> _WHAT IS EXPECTED_: Copy every row below character for character, keeping each line in its original order and leaving nothing out.

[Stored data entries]

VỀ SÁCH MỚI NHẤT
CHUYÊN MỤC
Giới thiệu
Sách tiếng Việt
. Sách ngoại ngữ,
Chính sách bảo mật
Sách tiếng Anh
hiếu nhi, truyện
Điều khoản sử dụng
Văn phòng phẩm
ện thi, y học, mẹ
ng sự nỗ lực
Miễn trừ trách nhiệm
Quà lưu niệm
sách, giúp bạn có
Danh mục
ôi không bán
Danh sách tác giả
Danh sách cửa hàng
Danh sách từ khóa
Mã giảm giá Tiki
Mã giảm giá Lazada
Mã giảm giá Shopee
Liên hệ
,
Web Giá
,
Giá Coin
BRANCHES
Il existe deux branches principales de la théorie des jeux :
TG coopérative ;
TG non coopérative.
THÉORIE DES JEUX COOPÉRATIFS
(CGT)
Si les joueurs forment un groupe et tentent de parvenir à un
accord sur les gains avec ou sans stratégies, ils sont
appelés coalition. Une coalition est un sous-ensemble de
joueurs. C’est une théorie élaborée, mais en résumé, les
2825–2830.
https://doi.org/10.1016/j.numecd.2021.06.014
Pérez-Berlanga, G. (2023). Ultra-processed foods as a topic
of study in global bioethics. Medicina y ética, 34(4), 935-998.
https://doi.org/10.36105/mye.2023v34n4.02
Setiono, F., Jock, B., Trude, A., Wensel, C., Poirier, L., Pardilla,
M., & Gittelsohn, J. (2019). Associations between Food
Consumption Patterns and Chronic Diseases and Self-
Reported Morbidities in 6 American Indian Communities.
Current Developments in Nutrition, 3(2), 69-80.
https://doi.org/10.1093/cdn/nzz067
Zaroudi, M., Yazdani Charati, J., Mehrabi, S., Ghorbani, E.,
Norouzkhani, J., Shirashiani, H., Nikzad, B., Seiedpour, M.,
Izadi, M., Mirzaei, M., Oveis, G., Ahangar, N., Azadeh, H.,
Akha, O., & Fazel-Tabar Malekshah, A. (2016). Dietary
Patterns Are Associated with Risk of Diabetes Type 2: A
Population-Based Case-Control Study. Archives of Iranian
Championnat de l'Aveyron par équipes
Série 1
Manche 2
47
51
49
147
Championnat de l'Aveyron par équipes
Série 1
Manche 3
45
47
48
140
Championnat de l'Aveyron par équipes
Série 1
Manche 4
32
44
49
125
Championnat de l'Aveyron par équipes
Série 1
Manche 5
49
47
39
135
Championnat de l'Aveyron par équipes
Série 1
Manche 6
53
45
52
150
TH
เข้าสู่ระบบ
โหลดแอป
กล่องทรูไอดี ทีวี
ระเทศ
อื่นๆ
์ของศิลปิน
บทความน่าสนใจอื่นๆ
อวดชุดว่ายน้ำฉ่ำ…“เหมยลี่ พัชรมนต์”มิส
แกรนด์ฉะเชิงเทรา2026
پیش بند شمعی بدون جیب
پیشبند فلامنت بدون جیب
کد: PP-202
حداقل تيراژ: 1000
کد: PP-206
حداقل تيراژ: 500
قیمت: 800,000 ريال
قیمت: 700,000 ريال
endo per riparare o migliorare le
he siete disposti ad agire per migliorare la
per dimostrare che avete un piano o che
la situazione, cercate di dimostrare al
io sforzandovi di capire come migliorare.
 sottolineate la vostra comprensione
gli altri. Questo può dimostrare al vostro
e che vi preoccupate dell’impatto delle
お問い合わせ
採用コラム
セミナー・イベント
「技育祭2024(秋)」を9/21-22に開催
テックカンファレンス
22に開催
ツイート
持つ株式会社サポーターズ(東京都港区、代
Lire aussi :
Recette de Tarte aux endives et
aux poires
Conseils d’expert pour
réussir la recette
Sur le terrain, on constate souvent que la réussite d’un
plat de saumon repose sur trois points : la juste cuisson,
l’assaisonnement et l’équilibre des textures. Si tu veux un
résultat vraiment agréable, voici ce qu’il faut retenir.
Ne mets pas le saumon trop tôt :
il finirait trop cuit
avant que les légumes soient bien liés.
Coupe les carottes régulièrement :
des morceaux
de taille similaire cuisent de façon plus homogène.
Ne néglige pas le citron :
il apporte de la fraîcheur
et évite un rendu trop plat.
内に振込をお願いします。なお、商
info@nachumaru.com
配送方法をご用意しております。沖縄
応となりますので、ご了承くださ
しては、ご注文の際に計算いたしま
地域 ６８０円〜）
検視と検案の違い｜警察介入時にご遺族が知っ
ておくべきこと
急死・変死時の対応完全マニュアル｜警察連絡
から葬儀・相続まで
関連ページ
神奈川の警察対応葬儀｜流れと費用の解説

> _TASK SOLUTION_:
VỀ SÁCH MỚI NHẤT
CHUYÊN MỤC
Giới thiệu
Sách tiếng Việt
. Sách ngoại ngữ,
Chính sách bảo mật
Sách tiếng Anh
hiếu nhi, truyện
Điều khoản sử dụng
Văn phòng phẩm
ện thi, y học, mẹ
ng sự nỗ lực
Miễn trừ trách nhiệm
Quà lưu niệm
sách, giúp bạn có
Danh mục
ôi không bán
Danh sách tác giả
Danh sách cửa hàng
Danh sách từ khóa
Mã giảm giá Tiki
Mã giảm giá Lazada
Mã giảm giá Shopee
Liên hệ
,
Web Giá
,
Giá Coin
BRANCHES
Il existe deux branches principales de la théorie des jeux :
TG coopérative ;
TG non coopérative.
THÉORIE DES JEUX COOPÉRATIFS
(CGT)
Si les joueurs forment un groupe et tentent de parvenir à un
accord sur les gains avec ou sans stratégies, ils sont
appelés coalition. Une coalition est un sous-ensemble de
joueurs. C’est une théorie élaborée, mais en résumé, les
2825–2830.
https://doi.org/10.1016/j.numecd.2021.06.014
Pérez-Berlanga, G. (2023). Ultra-processed foods as a topic
of study in global bioethics. Medicina y ética, 34(4), 935-998.
https://doi.org/10.36105/mye.2023v34n4.02
Setiono, F., Jock, B., Trude, A., Wensel, C., Poirier, L., Pardilla,
M., & Gittelsohn, J. (2019). Associations between Food
Consumption Patterns and Chronic Diseases and Self-
Reported Morbidities in 6 American Indian Communities.
Current Developments in Nutrition, 3(2), 69-80.
https://doi.org/10.1093/cdn/nzz067
Zaroudi, M., Yazdani Charati, J., Mehrabi, S., Ghorbani, E.,
Norouzkhani, J., Shirashiani, H., Nikzad, B., Seiedpour, M.,
Izadi, M., Mirzaei, M., Oveis, G., Ahangar, N., Azadeh, H.,
Akha, O., & Fazel-Tabar Malekshah, A. (2016). Dietary
Patterns Are Associated with Risk of Diabetes Type 2: A
Population-Based Case-Control Study. Archives of Iranian
Championnat de l'Aveyron par équipes
Série 1
Manche 2
47
51
49
147
Championnat de l'Aveyron par équipes
Série 1
Manche 3
45
47
48
140
Championnat de l'Aveyron par équipes
Série 1
Manche 4
32
44
49
125
Championnat de l'Aveyron par équipes
Série 1
Manche 5
49
47
39
135
Championnat de l'Aveyron par équipes
Série 1
Manche 6
53
45
52
150
TH
เข้าสู่ระบบ
โหลดแอป
กล่องทรูไอดี ทีวี
ระเทศ
อื่นๆ
์ของศิลปิน
บทความน่าสนใจอื่นๆ
อวดชุดว่ายน้ำฉ่ำ…“เหมยลี่ พัชรมนต์”มิส
แกรนด์ฉะเชิงเทรา2026
پیش بند شمعی بدون جیب
پیشبند فلامنت بدون جیب
کد: PP-202
حداقل تيراژ: 1000
کد: PP-206
حداقل تيراژ: 500
قیمت: 800,000 ريال
قیمت: 700,000 ريال
endo per riparare o migliorare le
he siete disposti ad agire per migliorare la
per dimostrare che avete un piano o che
la situazione, cercate di dimostrare al
io sforzandovi di capire come migliorare.
 sottolineate la vostra comprensione
gli altri. Questo può dimostrare al vostro
e che vi preoccupate dell’impatto delle
お問い合わせ
採用コラム
セミナー・イベント
「技育祭2024(秋)」を9/21-22に開催
テックカンファレンス
22に開催
ツイート
持つ株式会社サポーターズ(東京都港区、代
Lire aussi :
Recette de Tarte aux endives et
aux poires
Conseils d’expert pour
réussir la recette
Sur le terrain, on constate souvent que la réussite d’un
plat de saumon repose sur trois points : la juste cuisson,
l’assaisonnement et l’équilibre des textures. Si tu veux un
résultat vraiment agréable, voici ce qu’il faut retenir.
Ne mets pas le saumon trop tôt :
il finirait trop cuit
avant que les légumes soient bien liés.
Coupe les carottes régulièrement :
des morceaux
de taille similaire cuisent de façon plus homogène.
Ne néglige pas le citron :
il apporte de la fraîcheur
et évite un rendu trop plat.
内に振込をお願いします。なお、商
info@nachumaru.com
配送方法をご用意しております。沖縄
応となりますので、ご了承くださ
しては、ご注文の際に計算いたしま
地域 ６８０円〜）
検視と検案の違い｜警察介入時にご遺族が知っ
ておくべきこと
急死・変死時の対応完全マニュアル｜警察連絡
から葬儀・相続まで
関連ページ
神奈川の警察対応葬儀｜流れと費用の解説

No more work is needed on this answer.